Site Reliability Engineer
We are looking for a very well-rounded, experienced Site Reliability Engineer (SRE) to join a team of SREs dedicated to support and improvement of our back end and firewall platforms. This person must dive deep into operational issues, from systems, automation, and process perspectives. The candidate will understand the challenges around integrating disparate infrastructures into a new facility and new processes and procedures.
- Perform deep dives into both systemic and latent reliability issues; partner with software and systems engineers across the organization to produce and roll out fixes
- Troubleshoot issues across the entire stack: hardware, software, application and network
- Drive standardization efforts across multiple disciplines and services in conjunction with embedded SREs throughout the organization
- Identify and drive opportunities to improve automation for the company; scope and create automation for deployment, management and visibility of our services
- Represent the SRE organization in design reviews and operational readiness exercises for new and existing services
- Work with software engineers and development SREs to improve upon deployment processes.
- Sound fundamentals in operating systems, networking, and distributed systems
- Strong familiarity with Linux systems administration, management, best practices, and performance tuning
- Familiarity with OS container technology: Docker, LXC, namespaces/cgroups
- Strong understanding of Ethernet, VLAN, IPv4/IPv6, ARP, DHCP, DNS, and TCP
- Strong understanding of routing protocols such as BGP, ISIS, OSPF
- Familiarity with the operations of carrier-grade backbone networking
- Familiarity with distributed system problems: leader election, consensus, etc.
- Solid understanding of systems and application design, including the operational trade-offs of various designs
- Expert level understanding with at least one public or private cloud technology such as Amazon AWS, Azure, OpenStack, etc.

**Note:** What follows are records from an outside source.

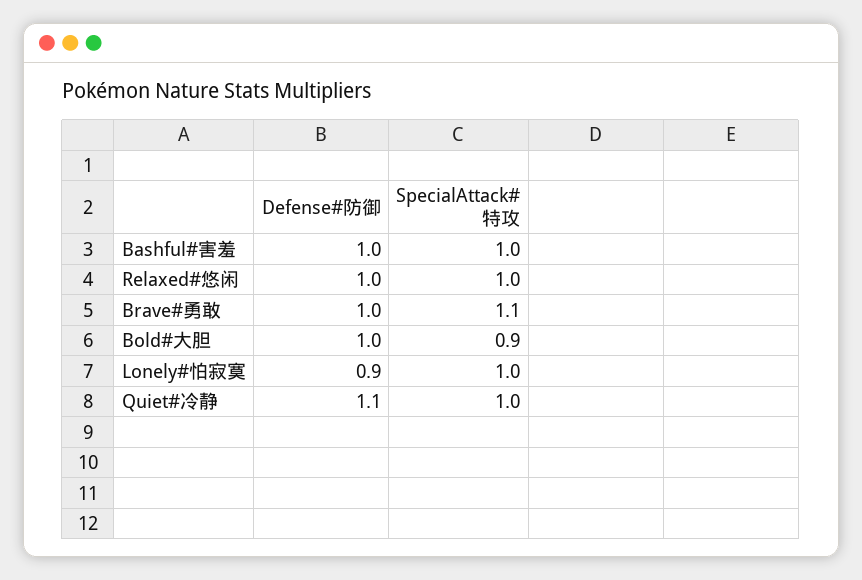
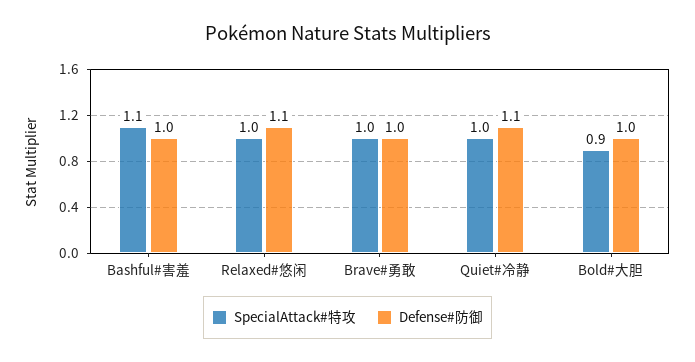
  {
    "Defense#防御": {
      "Bashful#害羞": 1,
-     "Relaxed#悠闲": 1,
+     "Relaxed#悠闲": 1.1,
      "Brave#勇敢": 1,
      "Bold#大胆": 1,
-     "Lonely#怕寂寞": 0.9,
      "Quiet#冷静": 1.1
    },
    "SpecialAttack#特攻": {
-     "Bashful#害羞": 1,
+     "Bashful#害羞": 1.1,
      "Relaxed#悠闲": 1,
-     "Brave#勇敢": 1.1,
+     "Brave#勇敢": 1,
      "Bold#大胆": 0.9,
-     "Lonely#怕寂寞": 1,
      "Quiet#冷静": 1
    }
  }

- Practical knowledge of various aspects of service design, including messaging protocols & behavior, caching strategies and software design practices
- Practical, intermediate knowledge of shell scripting and python
- Demonstrable knowledge of TCP/IP, HTTP, web application security, and experience supporting multi-tier web application architectures
- Minimum 5 years of managing services in an internet scale Unix/Linux environment
- Must work well with and be able to influence myriad personalities at all levels
- Ability to prioritize tasks and work independently, must be able to work with multiple teams across multiple customers
- Must be adaptable and able to focus on the simplest, most efficient & reliable solutions
- Track record of successful practical problem solving, excellent written and interpersonal communication, and documentation skills
- Curiosity and an interest in networking, systems software, and/or distributed systems
- Experience as a systems administrator or operations engineer in a 24/7 production environment
- Experience deploying code to and/or managing large-scale node deployments providing software, platforms, or infrastructure as a service
- Experience with Arista, Dell, Brocade, and HP networking gear.
- Experience with HP, Dell/EMC, Super Micro server and storage gear.
- Experience with configuration management tools such as CFEngine, Bcfg2, Puppet, Chef, or Ansible
- Experience with Amazon Web Services, Google Compute Engine, or similar
- Experience with distributed compute (e.g., Spark or Hadoop), storage (relational databases such as Postgres or MySQL, horizontally-scalable non-relational databases such as HBase, Riak, or Cassandra), and search infrastructure (such as ElasticSearch or Solr/Lucene)
- Experience in horizontally scaling a production environment by an order of magnitude, ideally in a startup or other rapid-growth environment
Health, Dental, Vision,
About OPĀQ Networks
OPĀQ Networks breaks the traditional security mold with its cloud based service that empowers organizations to simplify, centralize, and secure their networks. OPĀQ Networks’ management platform integrates networking and security in a way that reduces complexity and costs, tightens security control, and establishes a truly agile infrastructure that allows them to more easily keep ahead of emerging threats and instantly adapt to business and regulatory requirements. Based in Northern Virginia, OPĀQ Networks is a privately held company that has earned the trust of reputable brands.